Oseltamivir is administered orally as a prodrug, oseltamivir phosphate (OP) due to the poor bioavailability of the active substance oseltamivir carboxylate (OC). OP is readily absorbed and rapidly converted to OC by esterases, mainly in the liver. More than 75% of an oral dose reaches the circulation as OC. The active metabolite is then excreted from the body in unchanged form predominantly via the urine (30). OC is likely as poorly absorbed in the intestine of ducks as in the intestine of humans. However, as the LPAI infection in ducks takes place in the intestine, replicating virus and OC co-exist potentially enabling resistance to develop. Oseltamivir has been extensively stockpiled; e.g. the US had 40 million treatment regimens in stock as of April 2009 (31). Worldwide, more than 220 million treatment courses have been stockpiled, and the shelf life has been extended to 7 years (32). As the mass-production of vaccines is a process of several months, antiviral drugs are the only option in the early phase of a pandemic. Thus, oseltamivir is a cornerstone of pandemic preparedness plans all over the world.
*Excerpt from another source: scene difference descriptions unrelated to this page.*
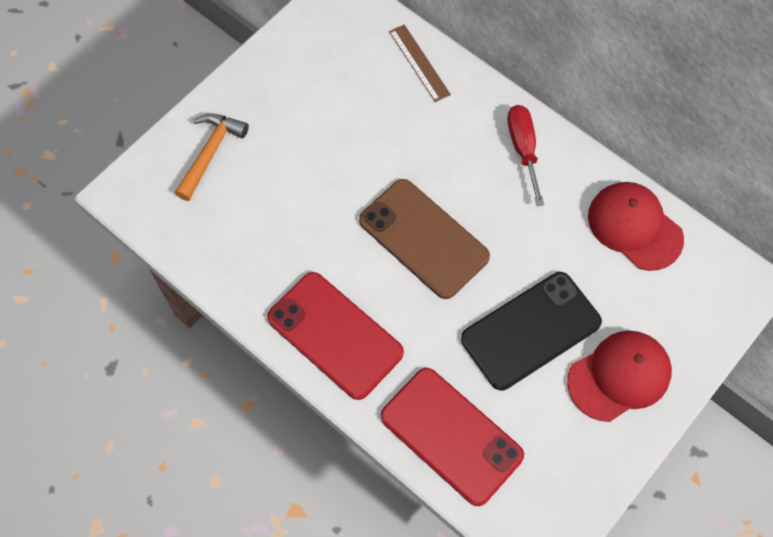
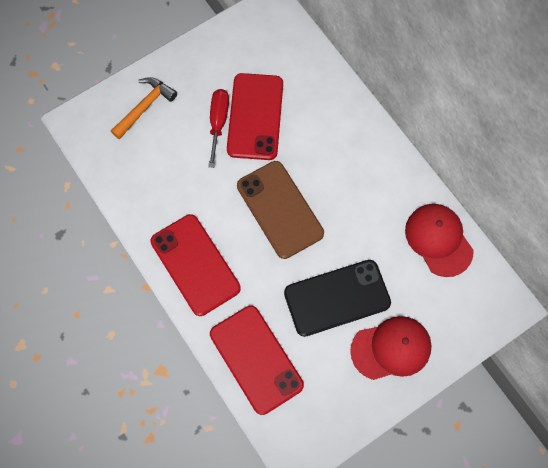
camera: 15 degrees right, 5 degrees up
brown ruler [389,25,451,102] -> none
red screwdriver [507,105,544,206] -> red screwdriver moved to [208,89,229,168]
none -> red phone [227,73,283,160]

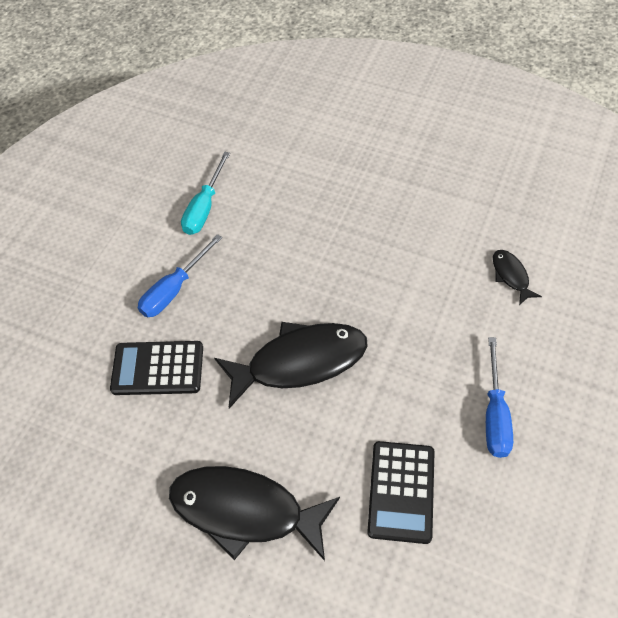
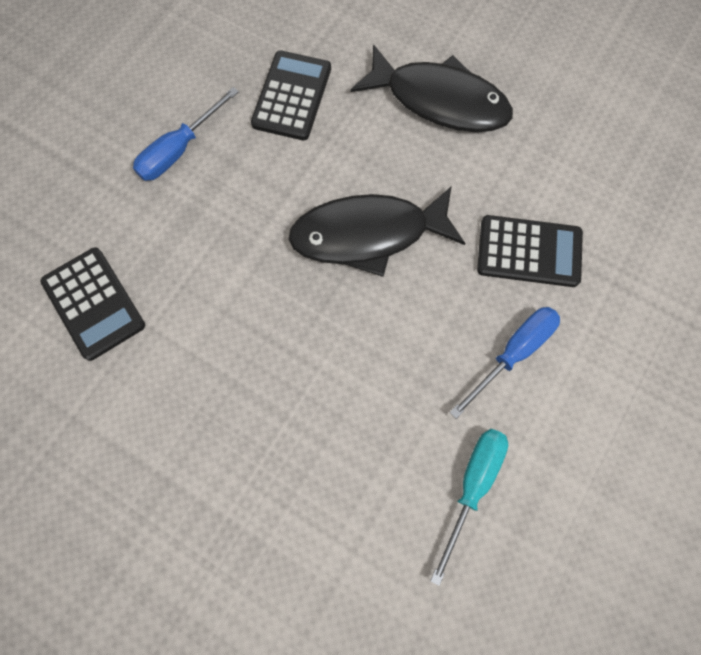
camera: 175 degrees left, 15 degrees up
blue screwdriver [486,337,513,458] -> blue screwdriver turned 150 degrees counterclockwise [133,87,239,181]
black fish [493,250,542,305] -> black calculator [40,247,145,361]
OC is stable in the aqueous phase and is not removed or degraded in normal sewage treatment plants (STPs) (33). Persistence of oseltamivir in surface water ranged from non-detectable degradation to a half-life of 53 days in another study (34). Thus, there is reason to believe that OC is present in the aquatic environment near STPs when oseltamivir is used extensively. Japan has had the highest per-capita consumption of oseltamivir during several seasonal influenza outbreaks. In one study, it was estimated that more than 10 million treatment courses – corresponding to almost 10% of the population – were used during the 2004–2005 season (35). The manufacturer Roche estimated that 6 million people out of 16 million infected with influenza used the drug during the same season (36).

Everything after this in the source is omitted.